Sunday, June 08, 2008

As Promised

We lost another hero. Another life spent in service to others. This time in a tragic accident. The tears don't know the difference, the loss no less painful. We think of his family and mates who are left behind. To you all, we say "Thank You"

Thursday, June 05, 2008

In whose strength?

I had a realization this week. I have been preparing to make my journey overseas to work in an environment that is very challenging physically as well as spiritually. I had been approaching my preparations with the thought that I would have to have a self-perpetuating faith, a faith that doesn’t require the input and teaching of a community to keep the boiling point high. God has built us to need community, yet calls us to individual faith.

In my life, this requires a new level of pressing in, and seeking God’s face. I have realized just how much I am reliant on and crave the teaching I get at church to keep me going. As I have stepped back from a number of different commitments where I have been able to exercise faith and talk openly and see lives change, I have noticed that I had not fared quite as well as I thought I would. I began to rest on my own strength, to steel myself for the ‘fight’ of life, and I got whipped around by the waves. I noticed that after a couple of weeks of this, I was frustrated, angry and very very lonely.
As I pressed into God during worship on Sunday, I heard from the Lord on this point. I heard His gentle rebuke. I realized that not only was I trying to do this in my own strength, but that I had forgotten that God is going to be where I am going. He has not stopped at the border and stood aside and expected me to go ahead of Him. He is there, waiting, He has prepared hearts to hear the gospel, He has set up divine appointments already where I will be able to see God’s hand at work.
Even more interesting than that, is the fact that not only had my spiritual attitude changed slightly, but my outlook on a number of different issues that God had walked me into victory.
I realize just how weak my flesh is, how much I am desperate for the presence of God, and how even the things that we think ‘we’ have overcome, are not in our own strength, but in His.

Wednesday, June 04, 2008

Law of Diminishing Returns

There is a law that states that the more often something shocking happens, the less shocking it becomes. The same holds true with the highs from addictions, or the thrill from an adrenaline inducing experience.
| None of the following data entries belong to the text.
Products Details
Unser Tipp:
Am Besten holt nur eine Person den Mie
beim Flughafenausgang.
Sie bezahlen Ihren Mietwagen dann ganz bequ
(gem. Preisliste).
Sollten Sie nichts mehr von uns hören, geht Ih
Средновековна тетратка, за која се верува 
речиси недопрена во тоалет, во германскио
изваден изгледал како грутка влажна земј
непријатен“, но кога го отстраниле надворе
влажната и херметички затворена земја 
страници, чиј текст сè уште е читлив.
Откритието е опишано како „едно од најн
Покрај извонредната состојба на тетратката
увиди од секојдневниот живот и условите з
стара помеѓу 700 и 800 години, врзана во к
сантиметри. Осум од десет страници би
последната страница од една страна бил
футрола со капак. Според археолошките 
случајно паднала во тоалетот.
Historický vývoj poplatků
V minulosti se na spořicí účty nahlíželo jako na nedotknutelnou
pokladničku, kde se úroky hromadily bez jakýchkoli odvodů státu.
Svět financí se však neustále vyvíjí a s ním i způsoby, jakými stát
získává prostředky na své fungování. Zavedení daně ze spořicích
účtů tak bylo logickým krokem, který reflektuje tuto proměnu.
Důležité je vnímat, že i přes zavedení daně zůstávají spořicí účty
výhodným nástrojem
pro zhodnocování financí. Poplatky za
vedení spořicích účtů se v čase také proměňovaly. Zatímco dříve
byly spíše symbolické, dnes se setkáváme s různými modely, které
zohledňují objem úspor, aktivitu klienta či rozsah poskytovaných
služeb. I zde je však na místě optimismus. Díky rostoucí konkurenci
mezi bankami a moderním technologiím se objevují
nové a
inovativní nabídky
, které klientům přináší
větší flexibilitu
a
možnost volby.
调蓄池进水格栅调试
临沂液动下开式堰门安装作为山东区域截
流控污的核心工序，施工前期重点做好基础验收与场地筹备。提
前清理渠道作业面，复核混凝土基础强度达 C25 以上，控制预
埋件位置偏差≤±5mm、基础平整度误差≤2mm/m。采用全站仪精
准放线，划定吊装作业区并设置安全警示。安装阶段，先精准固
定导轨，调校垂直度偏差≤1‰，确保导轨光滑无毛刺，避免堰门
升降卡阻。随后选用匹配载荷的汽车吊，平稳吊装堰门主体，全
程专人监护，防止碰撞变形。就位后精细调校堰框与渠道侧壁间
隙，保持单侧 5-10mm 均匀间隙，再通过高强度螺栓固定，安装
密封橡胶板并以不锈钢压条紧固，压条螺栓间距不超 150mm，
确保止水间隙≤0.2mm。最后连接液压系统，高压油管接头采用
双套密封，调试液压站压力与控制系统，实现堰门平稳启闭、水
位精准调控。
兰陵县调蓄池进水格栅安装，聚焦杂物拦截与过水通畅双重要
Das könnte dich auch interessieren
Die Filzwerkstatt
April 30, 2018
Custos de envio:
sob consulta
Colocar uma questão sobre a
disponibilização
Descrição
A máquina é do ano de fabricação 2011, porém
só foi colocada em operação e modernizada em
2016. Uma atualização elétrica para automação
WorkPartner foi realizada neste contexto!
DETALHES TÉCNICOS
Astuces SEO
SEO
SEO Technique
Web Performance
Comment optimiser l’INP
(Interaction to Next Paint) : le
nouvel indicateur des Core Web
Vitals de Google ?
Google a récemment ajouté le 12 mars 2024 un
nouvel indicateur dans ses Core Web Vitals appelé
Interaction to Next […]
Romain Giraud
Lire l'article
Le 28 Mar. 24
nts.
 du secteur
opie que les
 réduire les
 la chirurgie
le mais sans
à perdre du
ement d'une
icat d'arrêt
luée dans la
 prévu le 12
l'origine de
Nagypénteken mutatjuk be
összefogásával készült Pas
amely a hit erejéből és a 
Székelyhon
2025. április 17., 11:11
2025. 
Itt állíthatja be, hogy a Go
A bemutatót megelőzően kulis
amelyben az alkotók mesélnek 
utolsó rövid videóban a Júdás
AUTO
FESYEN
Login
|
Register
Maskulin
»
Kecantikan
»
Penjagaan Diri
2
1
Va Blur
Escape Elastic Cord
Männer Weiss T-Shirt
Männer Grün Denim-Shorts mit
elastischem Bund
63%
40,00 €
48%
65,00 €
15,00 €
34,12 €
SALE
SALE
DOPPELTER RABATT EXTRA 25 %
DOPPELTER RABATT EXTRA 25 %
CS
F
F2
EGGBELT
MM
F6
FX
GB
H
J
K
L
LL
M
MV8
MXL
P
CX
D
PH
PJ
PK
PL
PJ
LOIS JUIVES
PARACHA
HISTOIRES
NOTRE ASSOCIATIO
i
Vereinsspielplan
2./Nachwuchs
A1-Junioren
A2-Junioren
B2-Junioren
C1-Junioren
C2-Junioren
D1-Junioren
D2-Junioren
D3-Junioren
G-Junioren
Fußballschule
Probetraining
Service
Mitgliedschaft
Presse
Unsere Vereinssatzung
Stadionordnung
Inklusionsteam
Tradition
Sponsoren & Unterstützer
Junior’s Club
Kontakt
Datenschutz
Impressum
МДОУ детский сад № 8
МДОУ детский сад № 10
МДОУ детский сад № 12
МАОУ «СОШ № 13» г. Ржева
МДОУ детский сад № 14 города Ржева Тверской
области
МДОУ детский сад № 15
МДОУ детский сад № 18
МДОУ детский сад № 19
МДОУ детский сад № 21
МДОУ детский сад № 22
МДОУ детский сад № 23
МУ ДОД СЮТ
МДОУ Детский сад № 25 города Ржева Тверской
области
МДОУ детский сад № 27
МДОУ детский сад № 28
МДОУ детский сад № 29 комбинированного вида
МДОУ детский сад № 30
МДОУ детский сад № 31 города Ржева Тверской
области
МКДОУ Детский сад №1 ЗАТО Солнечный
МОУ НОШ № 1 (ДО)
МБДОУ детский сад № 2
Sadly, the same law seems to apply in the media. It used to be that a soldier killed in combat was headline news, it was the lead story. But 84 deaths later, and I have noticed that the stories are buried deeper and deeper. Now, it is hard to hear about at all. This is not acceptable. EVERY life is precious, election results from another country (even the states) should NOT override the tribute that our soldiers deserve. I am making a commitment to mark EVERY soldier's story on this blog. Nothing is more important than thanking those who are willing to stand in the gap.





Today, sadly there is one more picture to post. One more family devastated, one more hero lost to us.




When we forget to value the sacrifices, we lose a part of ourselves. We cannot turn a blind eye.

Sunday, June 01, 2008

Good Friends by the Carload!

I love the community of believers that comes with belonging to a great church. I have had the amazing privilege of hosting a group of amazing people who visit friends of mine. They have often stayed in my home and it has been so amazing to get to know a group of young adults who are so passionate about the things of God, and who are giving thier lives to those around them. These are the next generation of amazing leaders!

I am inspired by their faith, their strength and their leadership. With these people in leadership, there is nothing that the next generation cannot achieve!